The pandan leaves, also known as “Rampe,” have blade-like leaves with a potent aroma that makes them the perfect complement to recipes with curry as their base. Additionally, it enhances the flavor of fragrant savory rice dishes like yellow rice. The unique scent of the fresh pandan leaves may fill the entire kitchen. It is a quick and easy way to give Sri Lankan food more taste and scent.

16. Nutmeg 

Since the soil in Sri Lanka is perfect for cultivating them, nutmeg, or “Sadikka,” is abundantly available there. In the world of spices, where nutmeg is the oval-shaped fruit and mace is the reddish webbing that encircles the pit, it is a huge star. Both of them have a strong spicy flavor and are very aromatic. Cakes and pies, among other delicacies, are known for using nutmeg and mace.


17. Gamboge

Orange-colored fruit known as “gamboge” or “Goraka” has a sour, harsh flavor. Before adding it to curries, it is fully dried with salt. This dried Gamboge can be stored without going bad for several months. It is mostly used to season and thicken the fish gravy. Gamboge paste provides fish curries with an original, distinctive flavor.

Ambul Thial, often known as tuna curry, is one of the most popular fish curries in Sri Lanka. Tuna is cooked in this fish curry along with a variety of spices and Gamboge paste. It won’t go bad if left at room temperature for even a week. Gamboge not only imparts a pleasant flavor but also serves as a preservative and prolongs the shelf life of the curry.

18. Lemon Grass

Fresh tropical grass known as “lemon grass” or “Sera” is used as a herb in various cuisines. Lemon grass is the name given to the plant because both the stalks and the leaves smell strongly like lemons. It has aromatic essential oils that give off a pleasant aroma when cooked that is reminiscent of lemon.

The thick, bottom bulbous region of the plant is where the scent is strongest. The tall upper section is used whole or cuts into slices for cooking. One of the herbs most frequently used in Sri Lankan cookery is lemon grass since it complements both meat and savory dishes.

19. Tamarind

A curving brown pod from the tamarind tree produces the sour-tasting spice known as tamarind. The Tamarind pod contains lustrous, black seeds with sticky, brown flesh surrounding them. This flesh’s acidic flavor is employed as a flavoring. Its sour and moderately sweet flavor gives fish or meat dishes a wonderful fruity acidity.

20. Vanilla

In Sri Lanka, vanilla is the second-most expensive spice. Whole pods, powder, or vanilla extract are the available forms. In addition to being used in cooking, vanilla essence is used to flavor cakes, candies, and pastries.
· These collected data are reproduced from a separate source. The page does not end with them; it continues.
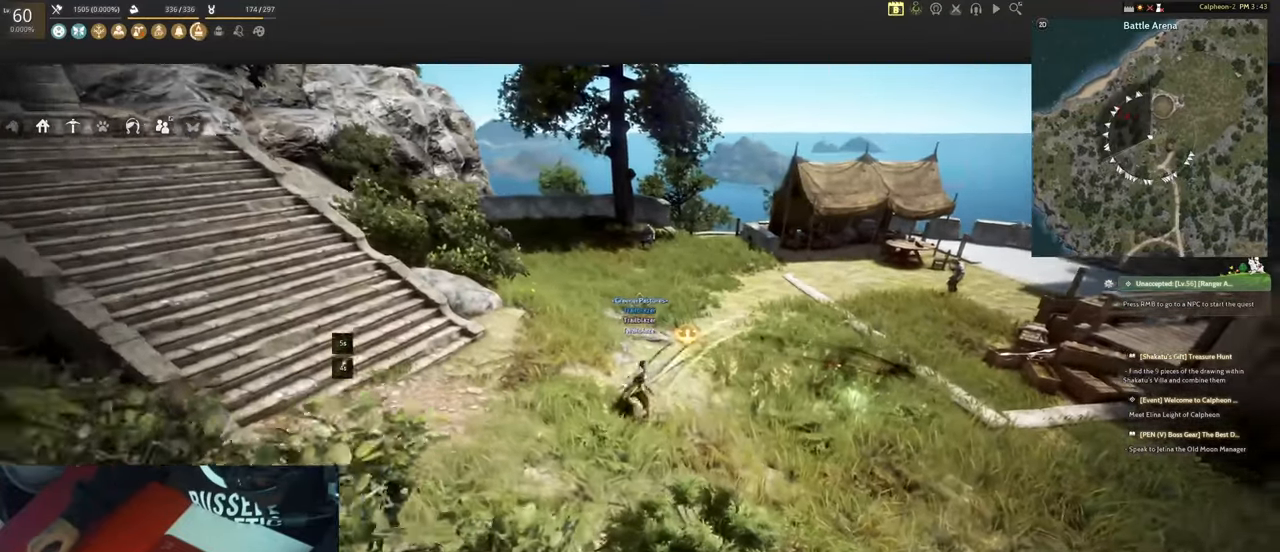
{"keys": [], "mouse": [], "events": [[83, "ctrl", "down"], [83, "mouse_left", "down"], [133, "shift", "up"], [316, "mouse_right", "up"], [366, "mouse_left", "up"], [400, "ctrl", "up"]]}
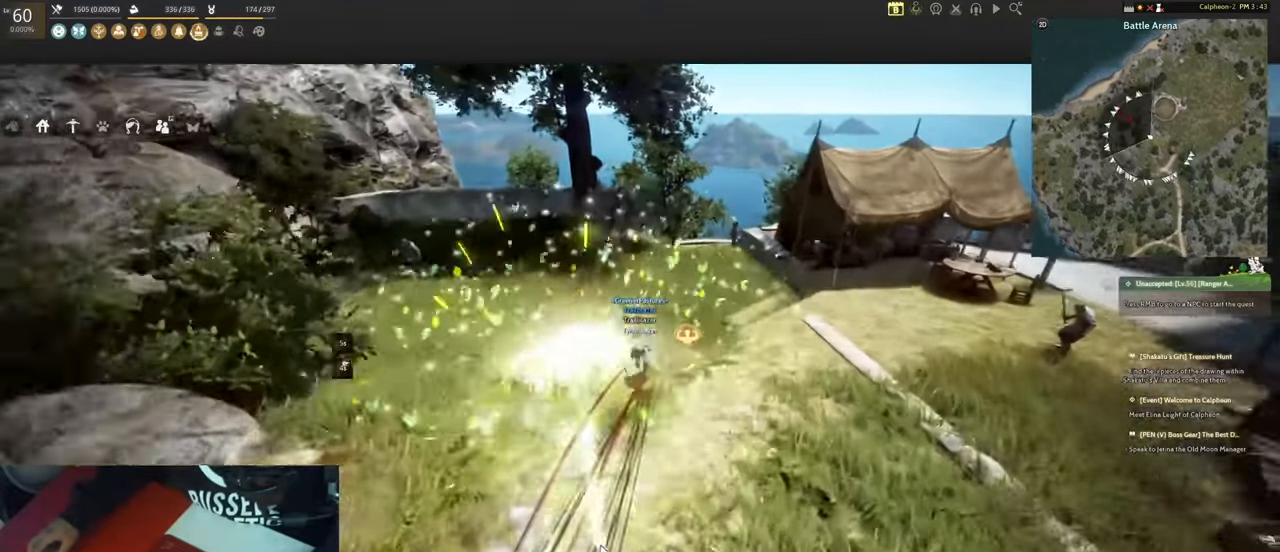
{"keys": [], "mouse": [], "events": [[100, "ctrl", "down"], [183, "ctrl", "up"]]}
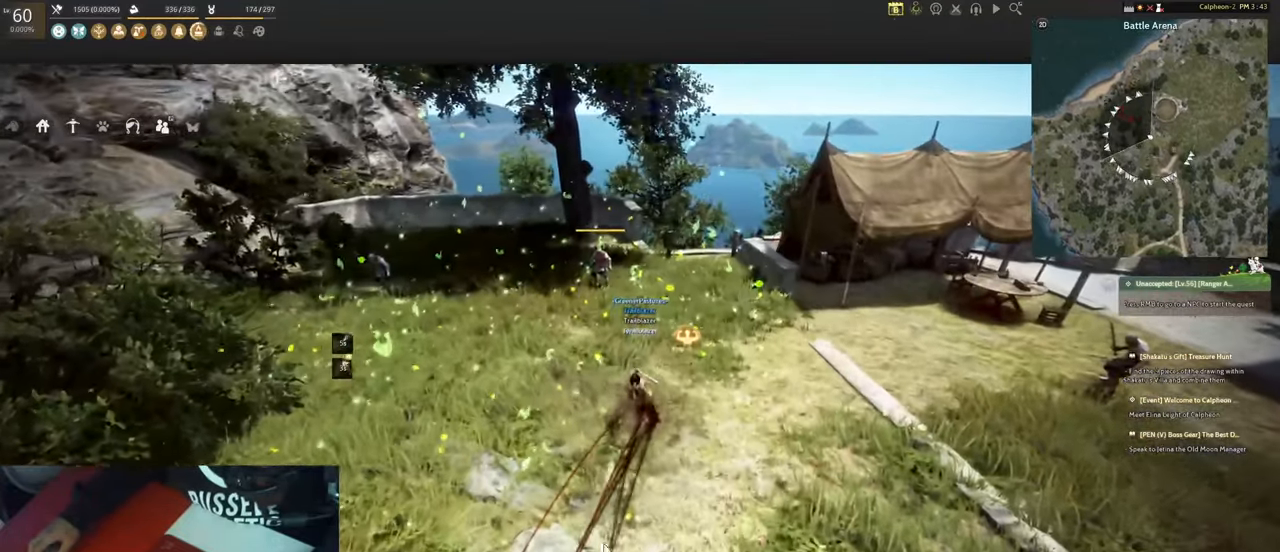
{"keys": [], "mouse": [], "events": [[16, "ctrl", "down"], [150, "ctrl", "up"], [400, "ctrl", "down"], [483, "ctrl", "up"]]}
In conclusion, we have listed the top 20 spices used in Sri Lankan cuisine. Remember to bring back some spices from Sri Lanka as mementos when you travel there. The numerous renowned Spice Gardens on the island are the greatest places to buy spices in Sri Lanka. There, you can purchase any spice or curry powder you desire or simply observe the development of the spice plants. I hope you all appreciate the true flavors of Sri Lanka!